• Exercise goal
Count the lines in the rows below that contain the string "plugin", and reply with the number alone.

• Stored data
---------------

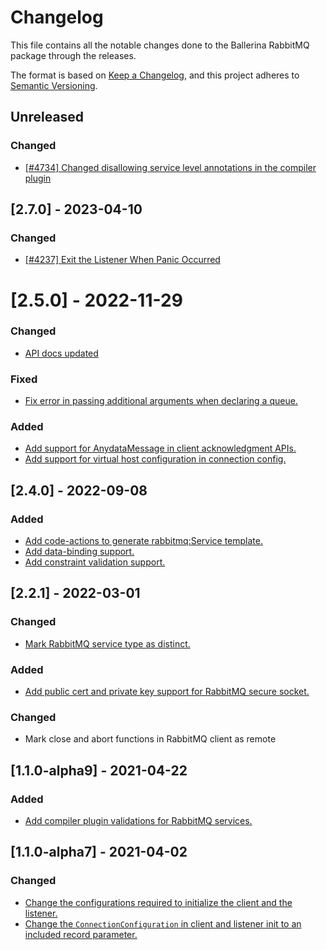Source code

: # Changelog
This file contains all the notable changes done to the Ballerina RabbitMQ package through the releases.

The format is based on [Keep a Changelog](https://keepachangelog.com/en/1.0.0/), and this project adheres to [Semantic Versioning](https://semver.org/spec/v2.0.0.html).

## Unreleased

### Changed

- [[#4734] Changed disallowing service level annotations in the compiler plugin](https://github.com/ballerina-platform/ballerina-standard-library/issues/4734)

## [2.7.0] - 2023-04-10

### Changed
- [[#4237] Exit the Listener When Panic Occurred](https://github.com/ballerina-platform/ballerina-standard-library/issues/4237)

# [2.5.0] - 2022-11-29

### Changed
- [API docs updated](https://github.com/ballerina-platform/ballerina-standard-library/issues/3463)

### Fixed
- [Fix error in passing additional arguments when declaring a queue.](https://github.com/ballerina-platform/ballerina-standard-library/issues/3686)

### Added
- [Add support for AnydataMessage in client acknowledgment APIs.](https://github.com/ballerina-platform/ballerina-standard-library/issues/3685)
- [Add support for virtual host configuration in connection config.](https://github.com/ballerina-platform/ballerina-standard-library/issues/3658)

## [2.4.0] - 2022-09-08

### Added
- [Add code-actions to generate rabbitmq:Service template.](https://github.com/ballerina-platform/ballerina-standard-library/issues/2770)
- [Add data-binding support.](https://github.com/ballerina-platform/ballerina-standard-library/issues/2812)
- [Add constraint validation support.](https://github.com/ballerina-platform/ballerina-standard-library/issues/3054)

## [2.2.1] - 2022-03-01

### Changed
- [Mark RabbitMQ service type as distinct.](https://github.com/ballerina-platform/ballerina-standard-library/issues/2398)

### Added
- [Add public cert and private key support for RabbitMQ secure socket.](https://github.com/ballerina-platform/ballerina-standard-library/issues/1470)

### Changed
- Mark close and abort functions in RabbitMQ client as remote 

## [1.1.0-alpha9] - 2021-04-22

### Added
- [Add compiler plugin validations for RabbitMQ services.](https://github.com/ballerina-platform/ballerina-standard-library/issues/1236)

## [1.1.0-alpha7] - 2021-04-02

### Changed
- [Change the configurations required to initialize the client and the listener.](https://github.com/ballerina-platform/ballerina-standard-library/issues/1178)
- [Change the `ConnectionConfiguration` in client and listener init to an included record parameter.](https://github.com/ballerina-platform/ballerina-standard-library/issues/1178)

---------------

• Output for this exercise
2